WHAT IS BEING ASKED:
Report each line below that contains the word "left", copying every such line in full.

RECORDS FOR THIS EXERCISE:
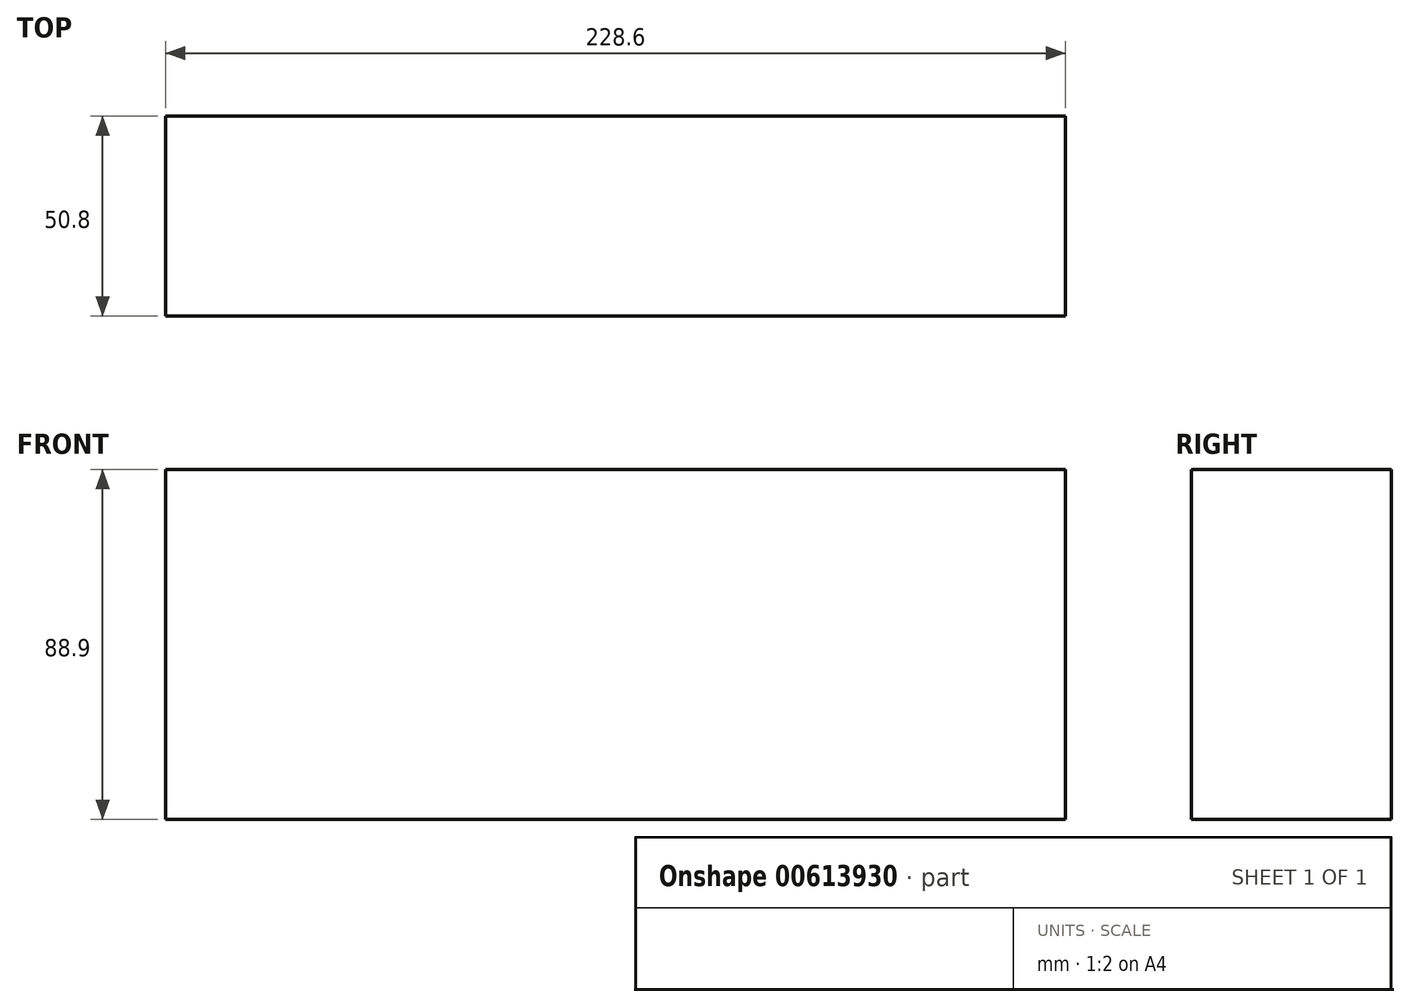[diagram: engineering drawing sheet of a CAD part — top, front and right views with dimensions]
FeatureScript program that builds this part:
annotation { "Feature Type Name" : "Feature", "Feature Type Description" : "" }
export const myFeature = defineFeature(function(context is Context, id is Id, definition is map)
    precondition{}
    {
        {
            var Q0;
            Q0=qCreatedBy(makeId("Top.planeOp"),FACE);
            var sketch = newSketch(context, id + "F0", { "sketchPlane" : qUnion([Q0])});
            skLineSegment(sketch, "E0.bottom", {"start": v(-67.02, 26.98) * mm, "end": v(161.58, 26.98) * mm});
            skLineSegment(sketch, "E0.top", {"start": v(-67.02, -23.82) * mm, "end": v(161.58, -23.82) * mm});
            skLineSegment(sketch, "E0.left", {"start": v(-67.02, 26.98) * mm, "end": v(-67.02, -23.82) * mm});
            skLineSegment(sketch, "E0.right", {"start": v(161.58, 26.98) * mm, "end": v(161.58, -23.82) * mm});
            skSolve(sketch);
        }
        {
            var Q0;
            Q0 = qSketchRegion(id + "F0", true);
            extrude(context, id + "F1", {"entities" : qUnion([Q0]), "depth" : 88.9 * mm, "offsetDistance" : 25.4 * mm});
        }
    });
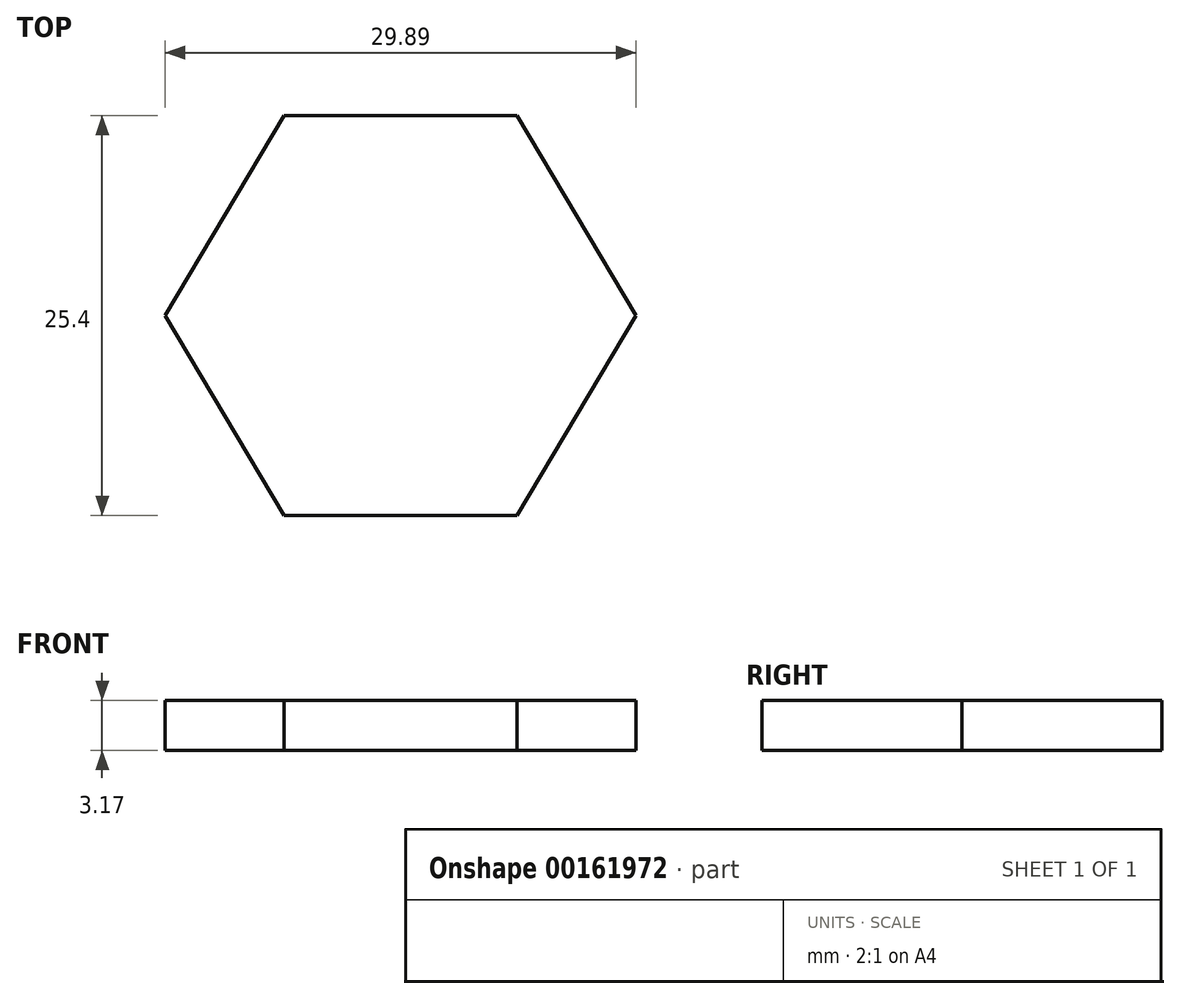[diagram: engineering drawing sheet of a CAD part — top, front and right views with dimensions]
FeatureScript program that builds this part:
annotation { "Feature Type Name" : "Feature", "Feature Type Description" : "" }
export const myFeature = defineFeature(function(context is Context, id is Id, definition is map)
    precondition{}
    {
        {
            var Q0;
            Q0=qCreatedBy(makeId("Top.planeOp"),FACE);
            var sketch = newSketch(context, id + "F0", { "sketchPlane" : qUnion([Q0])});
            skLineSegment(sketch, "E0", {"start": v(0, 0) * mm, "end": v(7.56, 12.7) * mm});
            skLineSegment(sketch, "E1", {"start": v(7.56, 12.7) * mm, "end": v(22.34, 12.7) * mm});
            skLineSegment(sketch, "E2", {"start": v(22.34, 12.7) * mm, "end": v(29.9, 0) * mm});
            skLineSegment(sketch, "E3", {"start": v(29.9, 0) * mm, "end": v(22.34, -12.7) * mm});
            skLineSegment(sketch, "E4", {"start": v(22.34, -12.7) * mm, "end": v(7.56, -12.7) * mm});
            skLineSegment(sketch, "E5", {"start": v(7.56, -12.7) * mm, "end": v(0, 0) * mm});
            skSolve(sketch);
        }
        {
            var Q0;
            Q0=makeQuery(id+"F0.imprint","IMPRINT",FACE,{"disambiguationData":[TD([[makeQuery(id+"F0.imprint","IMPRINT",EDGE,{"derivedFrom":sQuery(id+"F0.wireOp",EDGE,"E0")}),-1.0]])]});
            extrude(context, id + "F1", {"entities" : qUnion([Q0]), "depth" : 3.17 * mm});
        }
    });
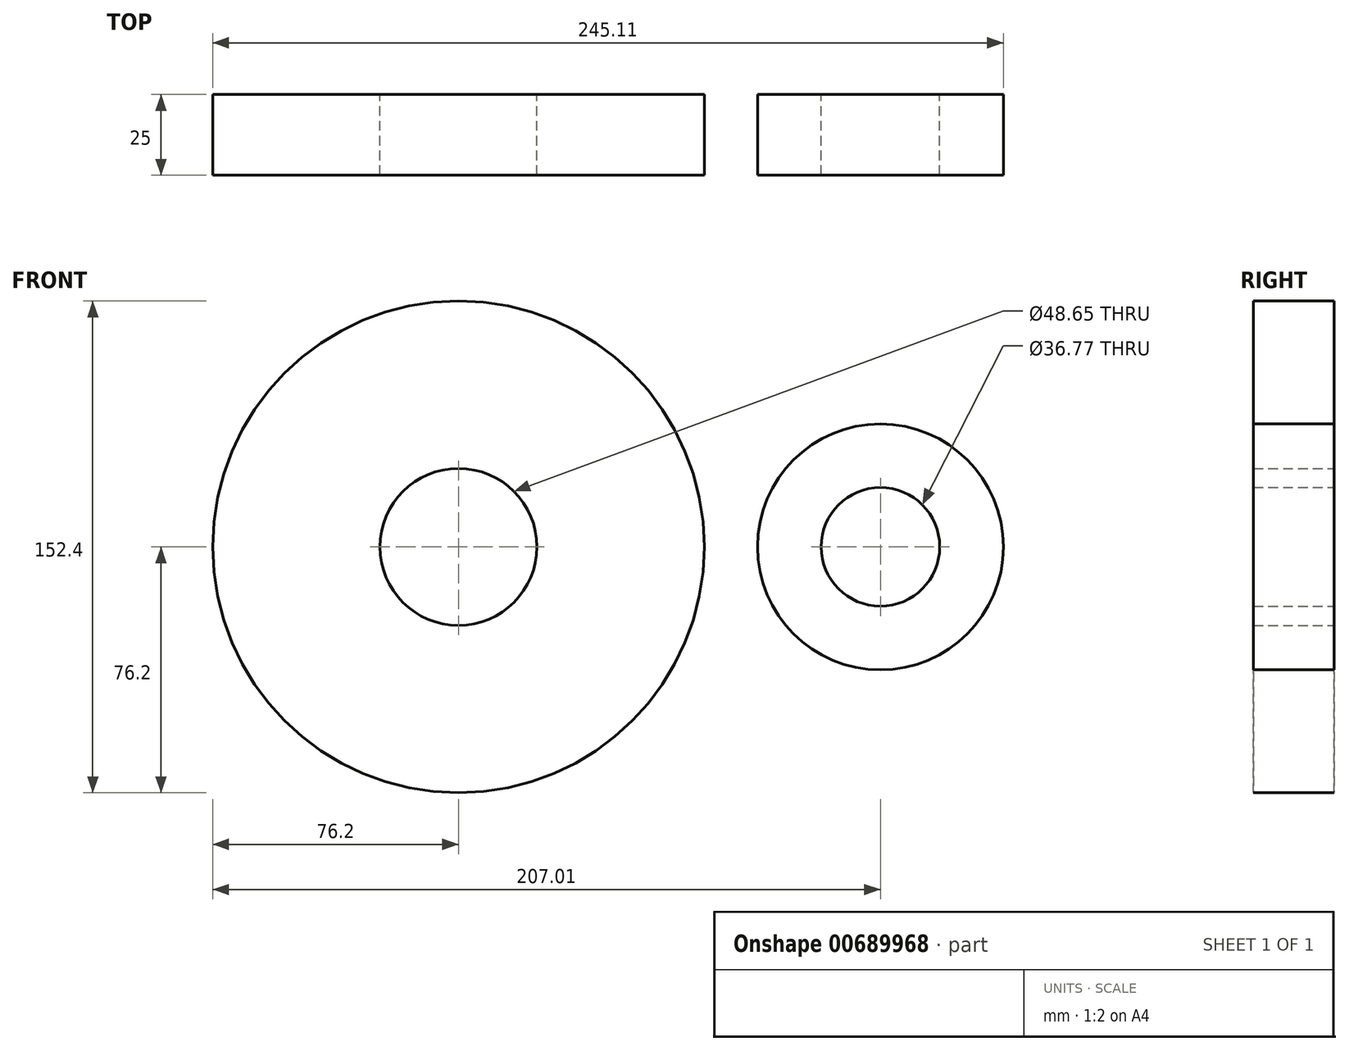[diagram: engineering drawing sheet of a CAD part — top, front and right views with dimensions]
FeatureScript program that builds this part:
annotation { "Feature Type Name" : "Feature", "Feature Type Description" : "" }
export const myFeature = defineFeature(function(context is Context, id is Id, definition is map)
    precondition{}
    {
        {
            var Q0;
            Q0=qCreatedBy(makeId("Front.planeOp"),FACE);
            var sketch = newSketch(context, id + "F0", { "sketchPlane" : qUnion([Q0])});
            skCircle(sketch, "E0", {"center": v(0, 0) * mm, "radius": 76.2 * mm});
            skCircle(sketch, "E1", {"center": v(130.8, 0) * mm, "radius": 38.1 * mm});
            skLineSegment(sketch, "E2", {"start": v(22.2, 72.9) * mm, "end": v(141.9, 36.45) * mm});
            skLineSegment(sketch, "E3", {"start": v(0, -76.2) * mm, "end": v(130.81, -39.57) * mm});
            skCircle(sketch, "E4", {"center": v(0, 0) * mm, "radius": 24.32 * mm});
            skCircle(sketch, "E5", {"center": v(130.8, 0) * mm, "radius": 18.39 * mm});
            skSolve(sketch);
        }
        {
            var Q0;
            Q0 = qSketchRegion(id + "F0", true);
            extrude(context, id + "F1", {"entities" : qUnion([Q0]), "depth" : 25 * mm, "offsetDistance" : 25.4 * mm});
        }
    });
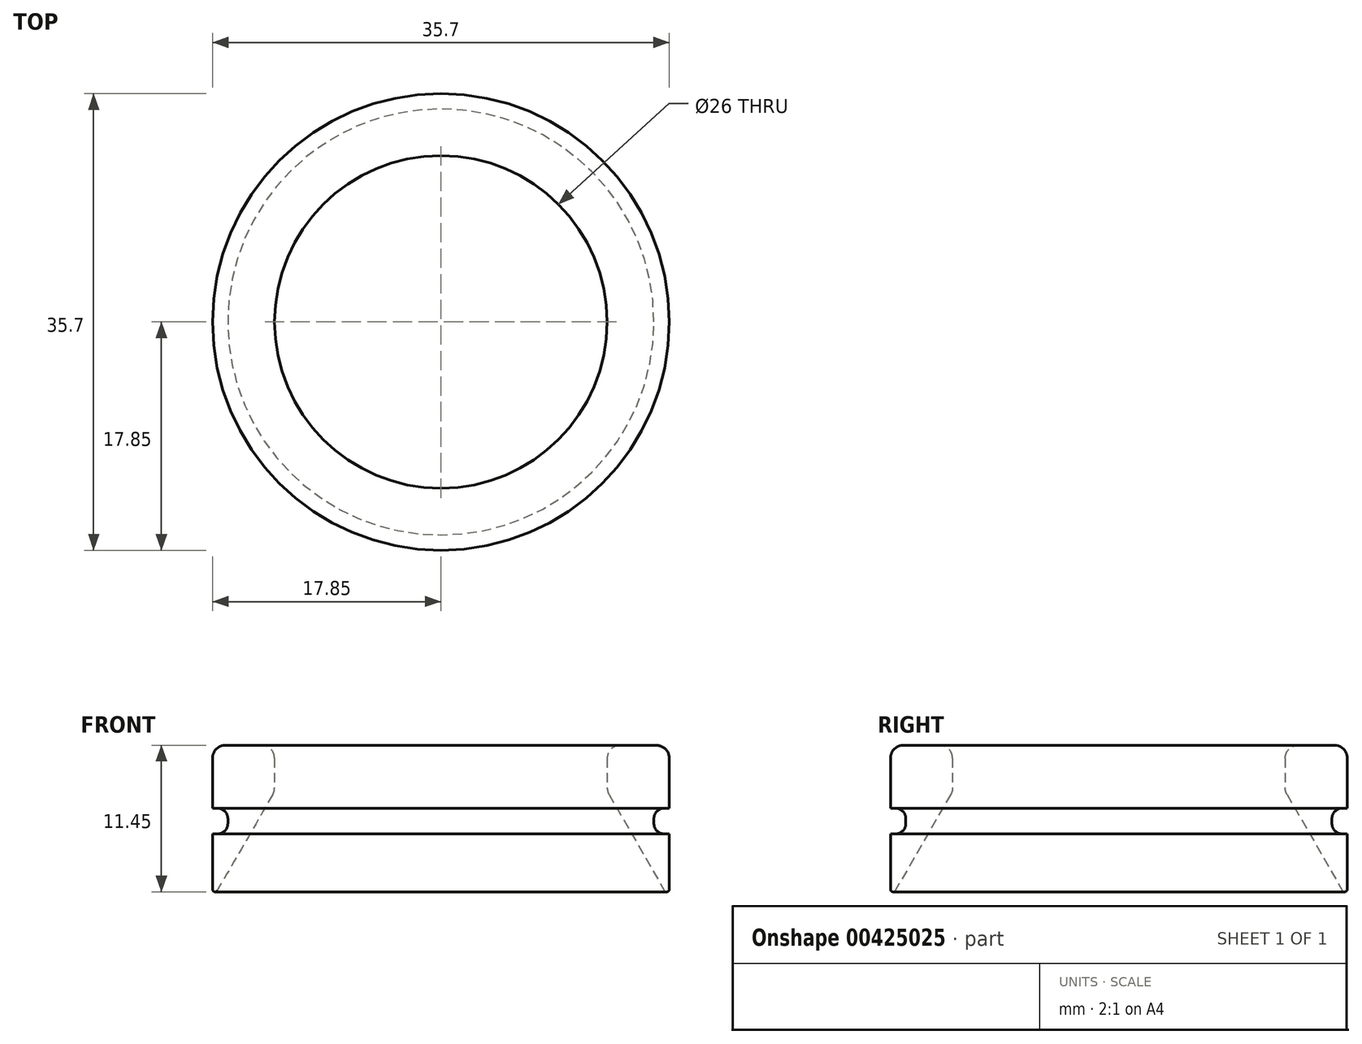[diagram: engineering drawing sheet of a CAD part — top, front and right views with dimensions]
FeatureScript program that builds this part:
annotation { "Feature Type Name" : "Feature", "Feature Type Description" : "" }
export const myFeature = defineFeature(function(context is Context, id is Id, definition is map)
    precondition{}
    {
        {
            var Q0;
            Q0=qCreatedBy(makeId("Front.planeOp"),FACE);
            var sketch = newSketch(context, id + "F0", { "sketchPlane" : qUnion([Q0])});
            skLineSegment(sketch, "E0", {"start": v(17.85, 0) * mm, "end": v(17.85, 12) * mm});
            skLineSegment(sketch, "E1", {"start": v(17.85, 0) * mm, "end": v(10.92, 12) * mm});
            skLineSegment(sketch, "E2", {"start": v(17.85, 12) * mm, "end": v(10.92, 12) * mm});
            skLineSegment(sketch, "E3", {"start": v(0, 0) * mm, "end": v(0, 9.48) * mm, "construction": true});
            skLineSegment(sketch, "E4.bottom", {"start": v(17.85, 7.08) * mm, "end": v(16.65, 7.08) * mm});
            skLineSegment(sketch, "E4.top", {"start": v(17.85, 5.08) * mm, "end": v(16.65, 5.08) * mm});
            skLineSegment(sketch, "E4.left", {"start": v(17.85, 7.08) * mm, "end": v(17.85, 5.08) * mm});
            skLineSegment(sketch, "E4.right", {"start": v(16.65, 7.08) * mm, "end": v(16.65, 5.08) * mm});
            skLineSegment(sketch, "E5", {"start": v(13, 12) * mm, "end": v(13, 8.4) * mm});
            skSolve(sketch);
        }
        {
            var Q0;
            {var subQ7=sQuery(id+"F0.wireOp",EDGE,"E4.bottom");Q0=makeQuery(id+"F0.imprint","IMPRINT",FACE,{"disambiguationData":[TD([[makeQuery(id+"F0.imprint","IMPRINT",EDGE,{"derivedFrom":subQ7}),-1.0]])]});}
            var Q1;
            Q1=sQuery(id+"F0.wireOp",EDGE,"E3");
            revolve(context, id + "F1", {"entities" : qUnion([Q0]), "axis" : qUnion([Q1]), "revolveType" : RevolveType.FULL});
        }
        {
            var Q0;
            Q0=makeQuery(id+"F1.opRevolve","SWEPT_FACE",FACE,{"disambiguationData":[OSD([sQuery(id+"F0.wireOp",EDGE,"E5")])]});
            var Q1;
            Q1=makeQuery(id+"F1.opRevolve","SWEPT_EDGE",EDGE,{"disambiguationData":[OSD([sQuery(id+"F0.wireOp",EDGE,"E0"),sQuery(id+"F0.wireOp",EDGE,"E2")])]});
            fillet(context, id + "F2", {"entities" : qUnion([Q0, Q1]), "radius" : 1 * mm, "tangentPropagation" : true, "allowEdgeOverflow" : false});
        }
        {
            var Q0;
            Q0=makeQuery(id+"F1.opRevolve","SWEPT_EDGE",EDGE,{"disambiguationData":[OSD([sQuery(id+"F0.wireOp",EDGE,"E4.bottom"),sQuery(id+"F0.wireOp",EDGE,"E4.right")])]});
            var Q1;
            Q1=makeQuery(id+"F1.opRevolve","SWEPT_EDGE",EDGE,{"disambiguationData":[OSD([sQuery(id+"F0.wireOp",EDGE,"E4.top"),sQuery(id+"F0.wireOp",EDGE,"E4.right")])]});
            fillet(context, id + "F3", {"entities" : qUnion([Q0, Q1]), "radius" : .8 * mm, "tangentPropagation" : true, "allowEdgeOverflow" : false});
        }
        {
            var Q0;
            Q0=makeQuery(id+"F1.opRevolve","SWEPT_EDGE",EDGE,{"disambiguationData":[OSD([sQuery(id+"F0.wireOp",EDGE,"E0"),sQuery(id+"F0.wireOp",EDGE,"E1")])]});
            fillet(context, id + "F4", {"entities" : qUnion([Q0]), "radius" : .2 * mm, "tangentPropagation" : true, "allowEdgeOverflow" : false});
        }
    });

FULL RESPONSE:
            skLineSegment(sketch, "E0.left", {"start": v(-67.02, 26.98) * mm, "end": v(-67.02, -23.82) * mm});
            skLineSegment(sketch, "E4.left", {"start": v(17.85, 7.08) * mm, "end": v(17.85, 5.08) * mm});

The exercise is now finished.